The Demographics of the Jobs Recovery
V. The Shortfall in the Employment Level
The addition of 3 million jobs in the recovery barely kept pace with the growth in the workforce and was not sufficiently large to take a bite out of the jobs gap opened up by the recession. As a result, the shortfall in employment at the end of 2011 was almost as big as it was at the end of 2009. This general pattern—employment growth just keeping pace with additions to the stock of workers and failing to make a dent in the jobs gap—repeats for each racial and ethnic group, for foreign-born and native-born workers, and for men and women.
The jobs gap measures the difference between potential employment and actual employment. Potential employment is defined as the share of the working-age population that would be employed under more typical economic circumstances. In recent economic history, the norm for the overall employment rate is 63.3%. That is the average value of the employment rate in the ten-year period that preceded the peak of the housing market boom—1995 to 2005. This period encompasses the second half of the economic expansion in the 1990s, the 2001 recession, and a period of slow economic recovery from 2001 to 2003.
The U.S. employment level prior to the start of the recession was at full potential. Actual employment in the fourth quarter of 2007 was 145.8 million and potential employment, measured as 63.3% of the working-age population, was 146.5 million. By the fourth quarter of 2009, the recession had pushed actual employment down to 138.1 million. But, because of the growth in the working-age population from 2007 to 2009, potential employment had increased to 149.6 million. Thus, in the fourth quarter of 2009, the jobs gap for the U.S. economy was 11.5 million.
As the labor market recovered from the effects of the recession, employment increased from 138.1 million in the fourth quarter of 2009 to 141.2 million in the fourth quarter of 2011. The actual gain in employment was only slightly higher than the growth in potential employment from 149.6 million to 152.3 million. Because employment growth was sufficient only to match the additions to the workforce, the jobs gap at the end of 2011—11 million—was about as high as it was at the end of the recession.
Potential employment may also be estimated for subgroups of workers based on historic norms in their employment rates. From 1995 to 2005, the average employment rates for individual groups are estimated to have been as follows: Hispanics, 62.8%; whites, 64.2%; blacks, 58.6%; Asians, 63.4%; foreign born, 62.4%; native born, 63.4%; men, 70.6%; and women, 56.6%. These employment rates, applied to the working-age population of a group, yield the potential employment for a group at any point in time.

* * * *

Required work =
1. Answer these from the jobs recovery passage:
(a) What is the norm for the overall employment rate?
(b) What was actual U.S. employment in the fourth quarter of 2007?
(c) How large was the jobs gap at the end of 2011?
2. Turn the paragraph of the jobs recovery passage that opens "The U.S. employment level prior to the start of the recession" into a short bulleted list that keeps its figures.
3. From the jobs recovery passage, list every group of workers given an average employment rate for 1995 to 2005, with its rate.

Data =
* * * *

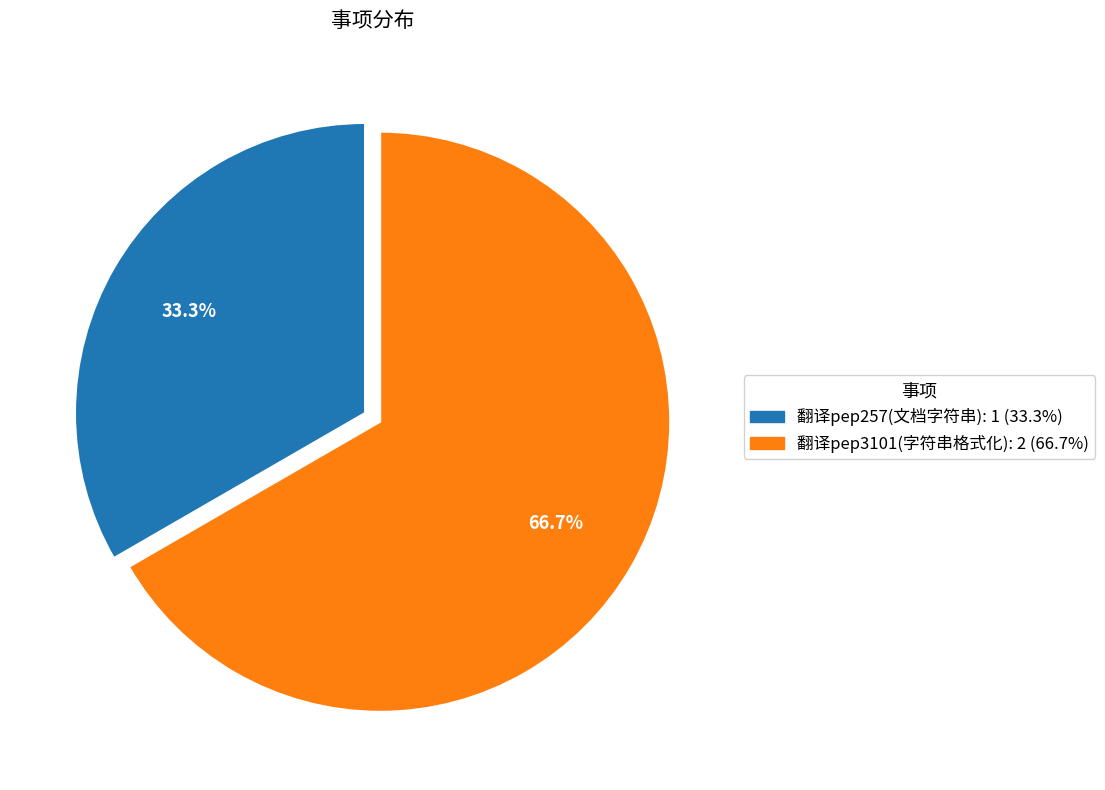

Approximately how many times larger is the value at 翻译pep257(文档字符串) compared to 翻译pep3101(字符串格式化)?

0.5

* * * *

Your responses =
1.
(a) 63.3%
(b) 145.8 million
(c) 11 million

2.
- Before the recession, U.S. employment was at full potential.
- Q4 2007: actual employment 145.8 million; potential employment (63.3% of the working-age population) 146.5 million.
- Q4 2009: actual employment fell to 138.1 million, while potential employment rose to 149.6 million due to working-age population growth.
- Result: a jobs gap of 11.5 million in Q4 2009.

3.
- Hispanics: 62.8%
- Whites: 64.2%
- Blacks: 58.6%
- Asians: 63.4%
- Foreign born: 62.4%
- Native born: 63.4%
- Men: 70.6%
- Women: 56.6%